Щукин опять упорно молчал.
— Нагрубил он тебе, что-ли?
— Никак нет, ваше благородие!
— Неисправен был?
— Матрос он исправный, ваше благородие!
— Так за что-ж ты его прибил, скотина? — воскликнул, вспыливши, Василий Иванович.
— Матрос он еще глупый, ваше благородие!.. Не обучен, как следовает…
— Ну?
— Для острастки, значит, ваше благородие, чтобы понимал! — проговорил Щукин самым серьезным, убежденным тоном.
— Для острастки подшиб глаз?
— На счет глаза, осмелюсь доложить, по нечаянности, ваше благородие! — прибавил боцман, как бы в оправдание, снова принимая угрюмое выражение.
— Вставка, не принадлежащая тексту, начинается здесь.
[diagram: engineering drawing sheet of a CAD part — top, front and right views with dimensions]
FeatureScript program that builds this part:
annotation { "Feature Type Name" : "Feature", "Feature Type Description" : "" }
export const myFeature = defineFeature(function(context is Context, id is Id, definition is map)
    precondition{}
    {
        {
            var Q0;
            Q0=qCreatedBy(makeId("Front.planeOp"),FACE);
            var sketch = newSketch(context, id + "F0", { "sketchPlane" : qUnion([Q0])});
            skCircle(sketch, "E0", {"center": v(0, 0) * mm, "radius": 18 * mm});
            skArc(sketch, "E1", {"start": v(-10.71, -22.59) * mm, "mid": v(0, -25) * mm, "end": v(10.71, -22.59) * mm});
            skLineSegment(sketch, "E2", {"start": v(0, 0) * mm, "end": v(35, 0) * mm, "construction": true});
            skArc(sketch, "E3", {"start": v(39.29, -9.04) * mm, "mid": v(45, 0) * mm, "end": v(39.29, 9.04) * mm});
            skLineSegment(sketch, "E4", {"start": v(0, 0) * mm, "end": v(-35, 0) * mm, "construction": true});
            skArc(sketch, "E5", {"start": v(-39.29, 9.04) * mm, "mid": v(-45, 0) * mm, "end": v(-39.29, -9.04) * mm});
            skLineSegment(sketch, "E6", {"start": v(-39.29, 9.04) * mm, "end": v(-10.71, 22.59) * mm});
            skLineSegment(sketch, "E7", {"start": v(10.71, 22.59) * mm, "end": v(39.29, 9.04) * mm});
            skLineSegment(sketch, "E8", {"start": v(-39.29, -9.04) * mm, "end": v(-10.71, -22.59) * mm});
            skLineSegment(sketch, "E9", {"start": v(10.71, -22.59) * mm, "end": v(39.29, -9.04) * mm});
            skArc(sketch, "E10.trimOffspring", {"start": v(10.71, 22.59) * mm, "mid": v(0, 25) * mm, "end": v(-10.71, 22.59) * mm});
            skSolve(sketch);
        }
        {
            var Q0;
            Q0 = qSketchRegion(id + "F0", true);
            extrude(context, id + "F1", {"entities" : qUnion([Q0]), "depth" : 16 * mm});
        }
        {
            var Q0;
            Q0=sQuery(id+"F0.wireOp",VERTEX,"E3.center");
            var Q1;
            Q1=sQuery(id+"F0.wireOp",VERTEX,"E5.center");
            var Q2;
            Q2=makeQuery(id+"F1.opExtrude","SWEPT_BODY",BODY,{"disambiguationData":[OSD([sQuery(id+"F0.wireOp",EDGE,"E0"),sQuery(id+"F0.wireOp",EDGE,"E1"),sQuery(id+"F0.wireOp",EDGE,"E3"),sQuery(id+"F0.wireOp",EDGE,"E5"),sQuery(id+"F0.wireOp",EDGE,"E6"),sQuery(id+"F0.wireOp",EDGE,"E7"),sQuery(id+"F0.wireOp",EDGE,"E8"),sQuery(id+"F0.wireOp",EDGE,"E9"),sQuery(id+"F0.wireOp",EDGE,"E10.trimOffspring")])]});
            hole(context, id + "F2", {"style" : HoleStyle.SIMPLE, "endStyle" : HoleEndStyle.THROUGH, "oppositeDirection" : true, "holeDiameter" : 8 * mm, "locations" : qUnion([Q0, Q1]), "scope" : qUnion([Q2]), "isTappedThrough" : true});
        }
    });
— Слушай, Щукин! Последний раз тебе говорю, чтобы ты людей у меня не портил! — строгим голосом начал Василий Иванович, подавляя невольную улыбку. — Ведь стыдно будет, как тебя разжалуют из боцманов?..
Щукин сердито молчал.
— Как ты полагаешь?
— Не могу знать, ваше благородие.
— А дождешься ты того, что узнаешь, если не перестанешь разбойничать. Ступай! — резко оборвал старший офицер.
Боцман исчез из каюты. Когда он поднялся на палубу, никто и не подумал бы, что его только что «разнесли» — до того важен и суров был вид у Щукина. Только лицо его побагровело сильнее, да глаза еще более выкатились.
— Видишь, боцман идет! Посторониться, что ли, не можешь… сволочь! — крикнул Щукин, намеренно задевая плечом Аксенова и поводя на него презрительным взором.
Молодой матрос отскочил в сторону.
— Жаловаться, подлец! — прошептал, проходя далее, Щукин, сжимая кулак и ощущая сильное желание заушить Аксенова в отместку за поступок, недостойный, по мнению боцмана, порядочного матроса.
— Так выучат люди, Ефимка? — посмеялся Леонтьев.
В эту минуту и сам Аксенов усомнился, чтобы нашлись люди, которые могли бы проучить грозного боцмана.